| Source document |
Investors hope the oil prices slide from three-month peaks hit earlier in June could ease price pressures and allow the U.S. Federal Reserve to tighten policy less aggressively than initially feared, reducing the risk of an economic recession. 

“We think there are more chances of seeing oil prices going lower simply because of easing demand from the U.S., Europe and China due to the slowdown in the economy. This in turn should help reduce expectations on inflation at least for the very end of this year,” said Jérôme Schupp, fund manager at Prime Partners in Geneva. 

“The next Fed meeting in July will be quite important. We should see the Fed continue to hike rates, probably by 75 basis points. But more crucial will be the new message from (Fed Chair Jerome) Powell. Maybe he’ll say they’re happy with the new level of rates,” added Schupp. 

Despite the strong three-day rebound which has helped the MSCI world benchmark distance further above the November 2020 lows hit earlier this month, the index remains down more than 20% from its record-high close in January, a fall that is commonly described as a bear market. 

Full coverage: REUTERS 

Dollar Struggles As Big Rate Hike Bets Cool 

The U.S. dollar struggled versus its major rivals on Monday as traders reassessed the prospects of aggressive rate hikes, while the euro led gainers at the start of the European Central Bank’s annual summit in Portugal. 

Aggressive interest rate hike bets have boosted the dollar in recent days with an index rising to a near two-decade high of 105.79 earlier this month. But with some high-frequency data indicators showing growth momentum starting to cool, investors are turning bearish on the economy’s prospects.

| Excerpted data |
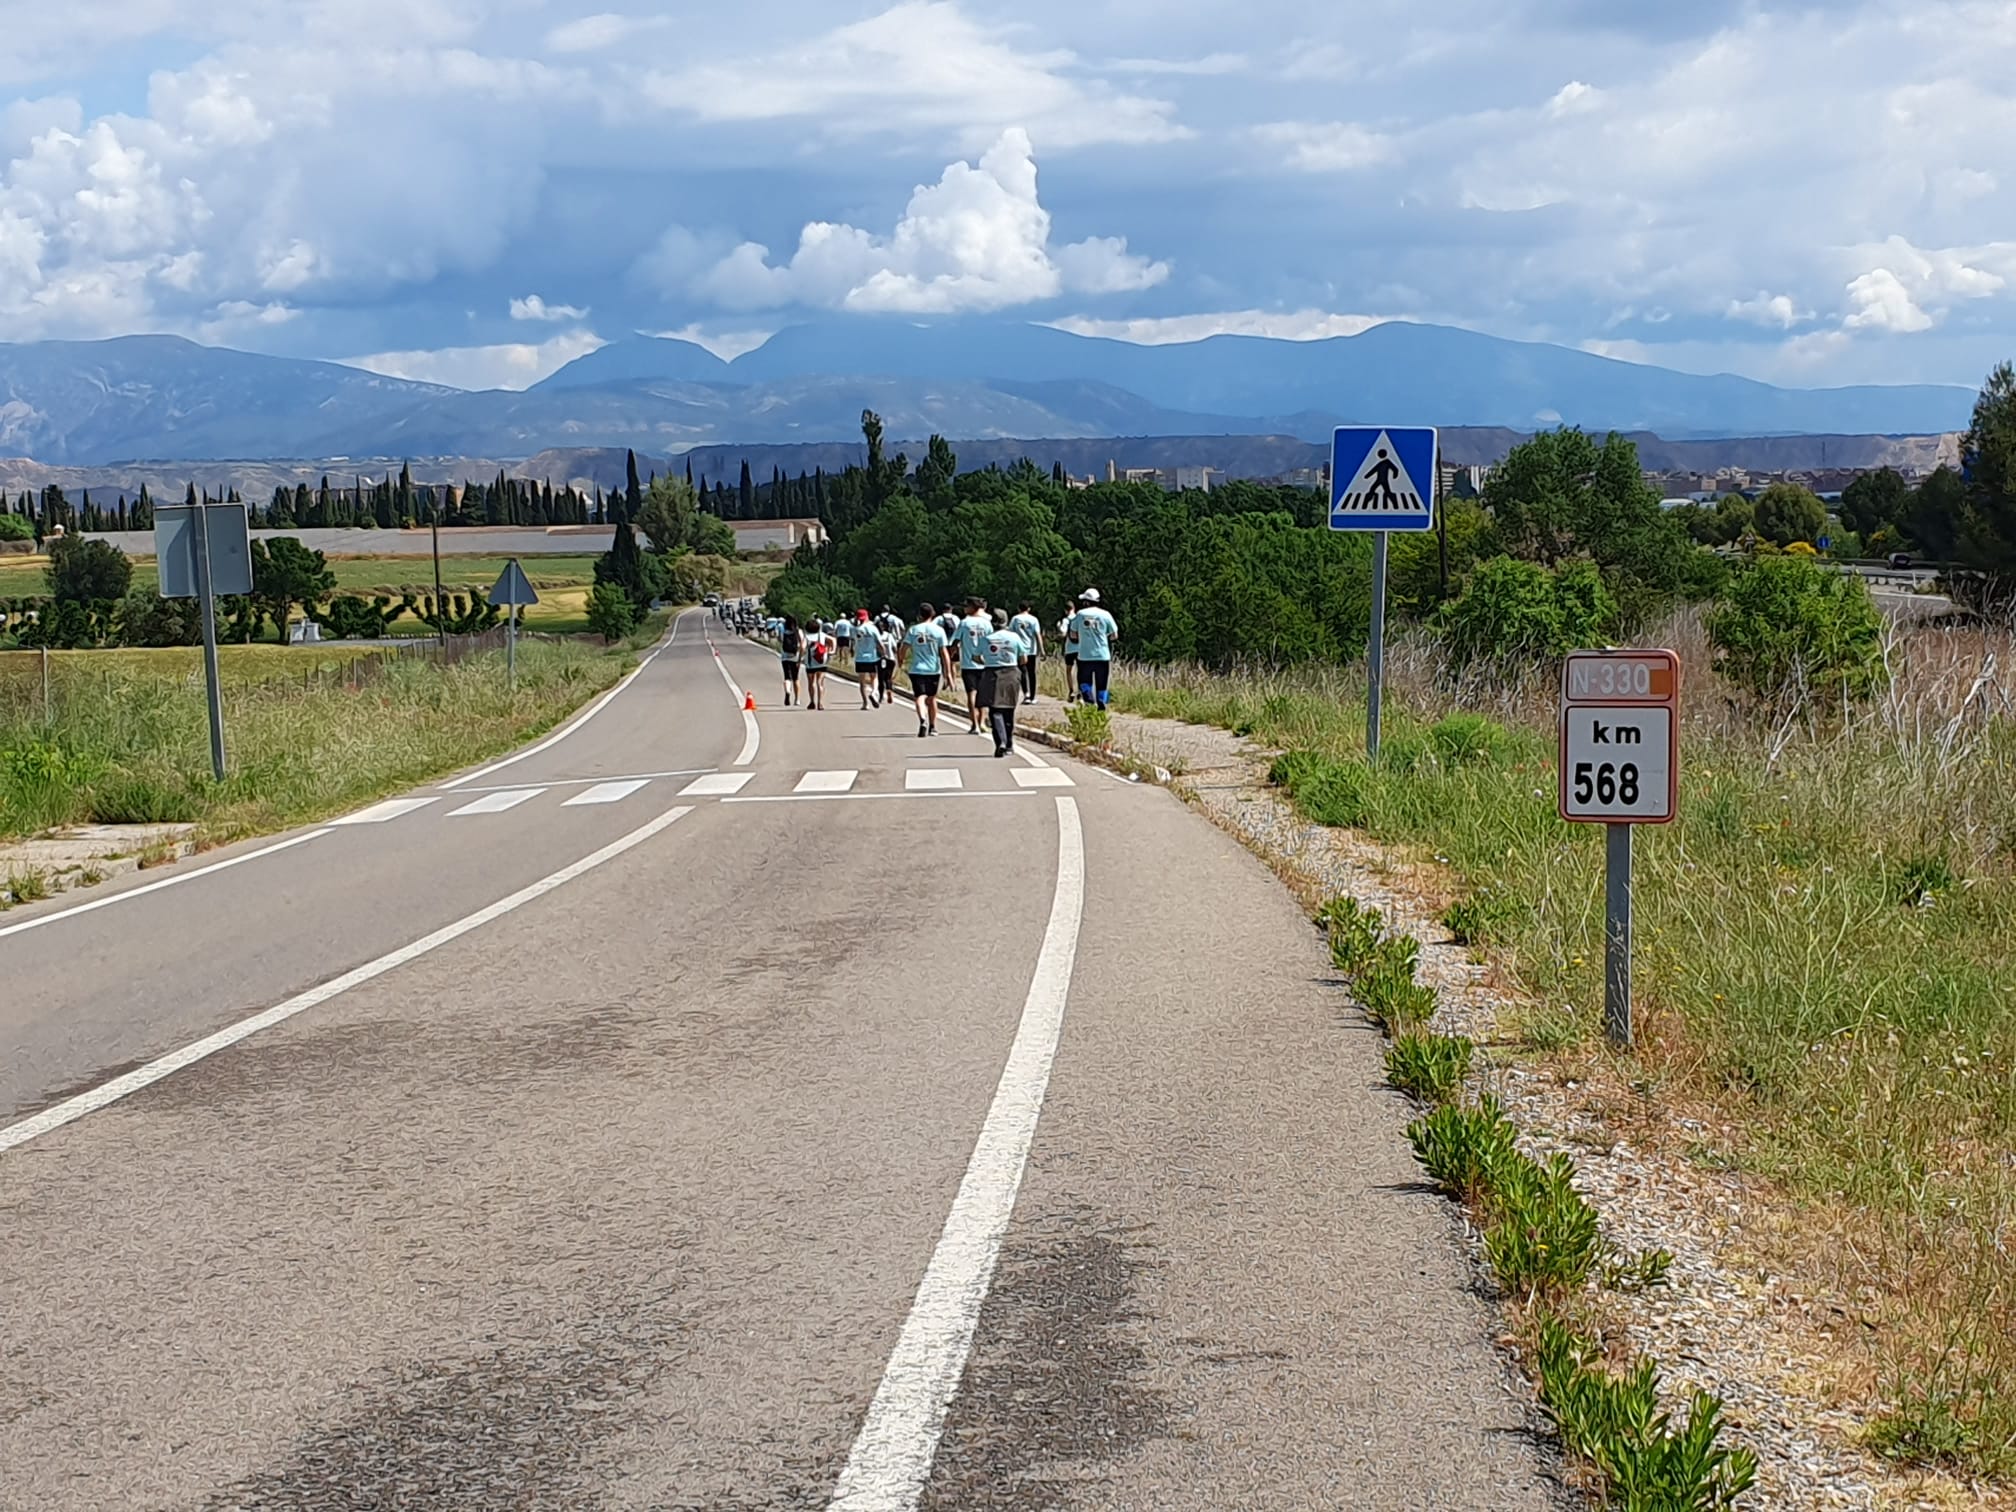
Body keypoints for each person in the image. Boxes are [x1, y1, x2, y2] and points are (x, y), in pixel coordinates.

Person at [979, 608, 1029, 756]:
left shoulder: (987, 639)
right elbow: (1024, 658)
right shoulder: (1014, 637)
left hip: (992, 673)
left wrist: (988, 660)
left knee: (995, 710)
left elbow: (976, 657)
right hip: (1011, 673)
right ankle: (1009, 744)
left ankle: (999, 741)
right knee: (1009, 709)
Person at [904, 602, 951, 737]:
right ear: (933, 614)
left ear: (919, 615)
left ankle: (922, 720)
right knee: (932, 698)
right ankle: (933, 726)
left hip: (917, 668)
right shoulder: (938, 630)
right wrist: (948, 673)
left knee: (919, 696)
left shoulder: (913, 630)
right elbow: (944, 653)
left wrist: (900, 659)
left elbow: (904, 647)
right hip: (933, 669)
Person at [1067, 588, 1120, 709]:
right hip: (1102, 655)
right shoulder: (1106, 614)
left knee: (1084, 682)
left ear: (1086, 602)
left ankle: (1089, 703)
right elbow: (1114, 635)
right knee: (1102, 683)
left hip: (1085, 655)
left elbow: (1073, 634)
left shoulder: (1080, 615)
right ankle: (1102, 704)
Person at [955, 597, 992, 735]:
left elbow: (955, 640)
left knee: (971, 693)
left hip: (968, 663)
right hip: (984, 663)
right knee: (982, 695)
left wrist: (952, 654)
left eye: (966, 606)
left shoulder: (964, 623)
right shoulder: (987, 624)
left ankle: (974, 724)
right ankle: (982, 722)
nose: (964, 609)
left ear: (972, 607)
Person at [1009, 602, 1043, 703]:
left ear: (1019, 608)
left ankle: (1026, 694)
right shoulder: (1034, 619)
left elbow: (1011, 633)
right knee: (1032, 672)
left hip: (1019, 649)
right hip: (1031, 649)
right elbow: (1037, 634)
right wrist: (1041, 649)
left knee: (1022, 672)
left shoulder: (1015, 619)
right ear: (1029, 608)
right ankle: (1033, 696)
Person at [851, 607, 882, 709]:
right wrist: (883, 653)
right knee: (874, 677)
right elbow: (880, 643)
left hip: (860, 657)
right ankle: (873, 692)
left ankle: (865, 703)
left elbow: (853, 642)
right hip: (872, 657)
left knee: (862, 682)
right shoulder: (873, 628)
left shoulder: (855, 629)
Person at [803, 618, 834, 710]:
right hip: (822, 661)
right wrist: (832, 650)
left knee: (811, 683)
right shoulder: (822, 635)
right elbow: (832, 640)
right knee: (820, 683)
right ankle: (820, 703)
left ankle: (812, 701)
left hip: (810, 663)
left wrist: (801, 656)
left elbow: (802, 647)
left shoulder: (806, 637)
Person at [777, 614, 803, 706]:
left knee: (787, 677)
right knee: (796, 678)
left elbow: (780, 640)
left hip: (785, 656)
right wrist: (800, 659)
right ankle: (797, 699)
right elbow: (802, 645)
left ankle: (788, 691)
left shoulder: (783, 630)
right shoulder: (798, 631)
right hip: (795, 657)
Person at [877, 616, 900, 704]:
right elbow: (894, 648)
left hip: (880, 659)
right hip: (890, 659)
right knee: (888, 678)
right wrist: (896, 656)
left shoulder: (877, 636)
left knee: (881, 678)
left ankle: (881, 696)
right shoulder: (889, 636)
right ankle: (889, 690)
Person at [1059, 612, 1078, 703]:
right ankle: (1080, 691)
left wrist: (1059, 627)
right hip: (1080, 648)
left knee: (1069, 670)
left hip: (1070, 649)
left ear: (1065, 610)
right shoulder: (1079, 618)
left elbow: (1063, 633)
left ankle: (1071, 690)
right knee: (1081, 670)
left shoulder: (1066, 620)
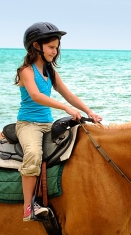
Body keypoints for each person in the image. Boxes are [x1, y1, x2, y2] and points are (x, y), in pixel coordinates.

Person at [15, 22, 102, 222]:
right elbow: (36, 96)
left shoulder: (50, 72)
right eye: (51, 47)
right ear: (37, 46)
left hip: (48, 123)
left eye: (56, 47)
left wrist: (89, 111)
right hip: (28, 124)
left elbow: (68, 95)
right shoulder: (26, 71)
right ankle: (28, 208)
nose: (55, 51)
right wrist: (64, 108)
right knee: (33, 154)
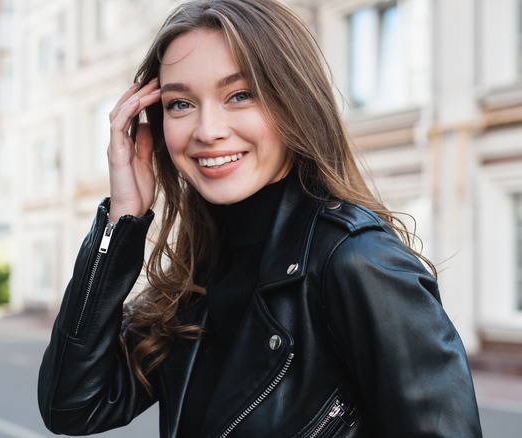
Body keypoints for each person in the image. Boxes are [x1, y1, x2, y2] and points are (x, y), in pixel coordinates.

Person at [37, 0, 483, 436]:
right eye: (180, 104)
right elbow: (73, 405)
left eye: (240, 95)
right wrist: (121, 221)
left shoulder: (357, 262)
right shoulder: (199, 276)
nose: (208, 130)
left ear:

| Study questions |
1. List every calendar month named in the market report.
2. Reproduce the market report word for word from "Full coverage: REUTERS" to "summit in Portugal.".
3. Write the next part of the market report on oil prices and the dollar, picking up after its final sentence.

| Answers provided |
1. June, July, November, January

2.
Full coverage: REUTERS 

Dollar Struggles As Big Rate Hike Bets Cool 

The U.S. dollar struggled versus its major rivals on Monday as traders reassessed the prospects of aggressive rate hikes, while the euro led gainers at the start of the European Central Bank’s annual summit in Portugal.

3.
“The sharp rise in inflation expectations has resulted in consumer confidence falling to a record low which will reinforce fears over a sharper slowdown in the U.S. economy going forward,” Mizuho strategists said in a note. 

Against its rivals, the dollar edged 0.2% lower at 103.86. It hit a late 2002 high of 105.79 earlier this month. 

Higher terminal pricing of benchmark interest rates has been a key support for the dollar but that source of strength has faded in recent days. 

Futures pricing shows traders now anticipating the U.S. Federal Reserve’s benchmark funds rate stabilising around 3.5% from March next year, a pullback from pricing in rates zooming to around 4% in 2023. 

Full coverage: REUTERS  

Oil Prices Slip Ahead Of G7 Talks On New Russian Sanctions 

Oil prices edged lower on Monday in a volatile session as investors waited for any moves against Russian oil and gas exports that might come out of a meeting of leaders of the Group of Seven (G7) nations in Germany. 

The prospect of even tighter supplies loomed over the market as western governments sought ways to cut Russia’s ability to fund its war in Ukraine, even though G7 leaders were also expected to discuss a revival of the Iran nuclear deal, which might lead to more Iranian oil exports.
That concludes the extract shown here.